My back tire barely cleared the hood of the first cruiser, and I could hear my axle practically snapping as the front tire slammed the pavement. I nearly wiped out—I should’ve wiped out—but somehow I kept my balance.

There was no need to look over my shoulder as I raced onto the deserted lower deck of the bridge heading into Manhattan. Those two cops weren’t going anywhere. I was already too far gone. At most, they were radioing ahead to wherever the roadblock was for the northbound traffic, but that would only be to cover their collective ass instead of catching mine.

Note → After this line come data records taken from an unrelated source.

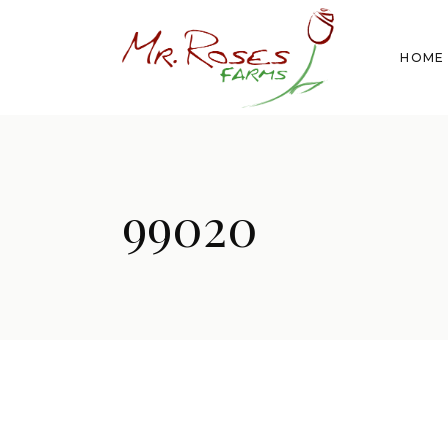
HOME
99020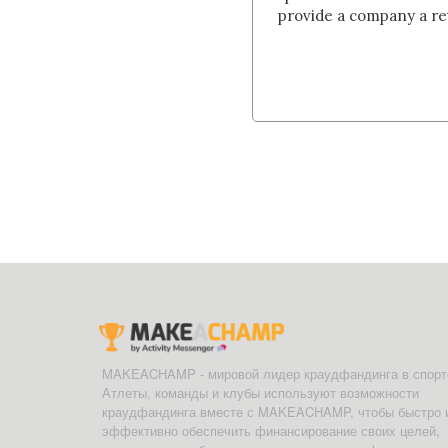
provide a company a re
MAKEACHAMP - мировой лидер краудфандинга в спорт
Атлеты, команды и клубы используют возможности
краудфандинга вместе с MAKEACHAMP, чтобы быстро 
эффективно обеспечить финансирование своих целей,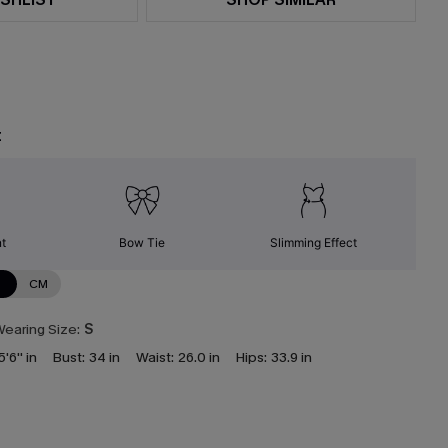
t
nt
Bow Tie
Slimming Effect
N
CM
earing Size:
S
5'6'' in
Bust:
34 in
Waist:
26.0 in
Hips:
33.9 in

At the first exit, I peeled off the parkway onto Dyckman Street and into the Upper West Side. Tracy, Annabelle, and I called the neighborhood home. All along, I couldn’t stop thinking the unthinkable, that the two most important people in my life—the two I could never imagine living without—were suddenly gone. Christ, this can’t be happening.

The rest of the ride was a blur as I shot between all the traffic while completely ignoring red lights. In the distance I could hear a slew of ambulances, each one louder than the next, and all of them echoing in my head. It was the soundtrack of a living nightmare.

Finally I reached the front of our apartment building, ditching my bike in the middle of the sidewalk. I sprinted into the lobby and straight for the elevator with no intention of stopping until I saw the doorman, Bobby, sitting on an upholstered bench along the wall. He was completely engrossed in his cell phone. I could tell he was watching news coverage of the bombings.

“Have you seen them?” I asked, half out of breath.

He looked up at me, confused. “Who?”

I would’ve been confused, too. “Tracy and Annabelle,” I said. “Have you seen them this morning?”

Bobby—who everyone called Lobby Bobby, albeit not to his face—acted as if I’d just asked him to explain quantum physics. The fact that I was so panicked only made him more flustered.

“Oh. Um … no, I haven’t seen them,” he said. “No, wait, I did see them. They went out earlier this morning, before the first—”

“Have you seen them since? Did you see them return?” I was talking a million words a minute.

“I don’t think so,” he said. “Is everything okay?”

But by then he was talking to my back. I was halfway to the elevator. I needed to see for myself. I needed Bobby to be wrong. He was distracted. He usually was, after all. He was often talking to some other tenants or signing for a package. That’s what happened.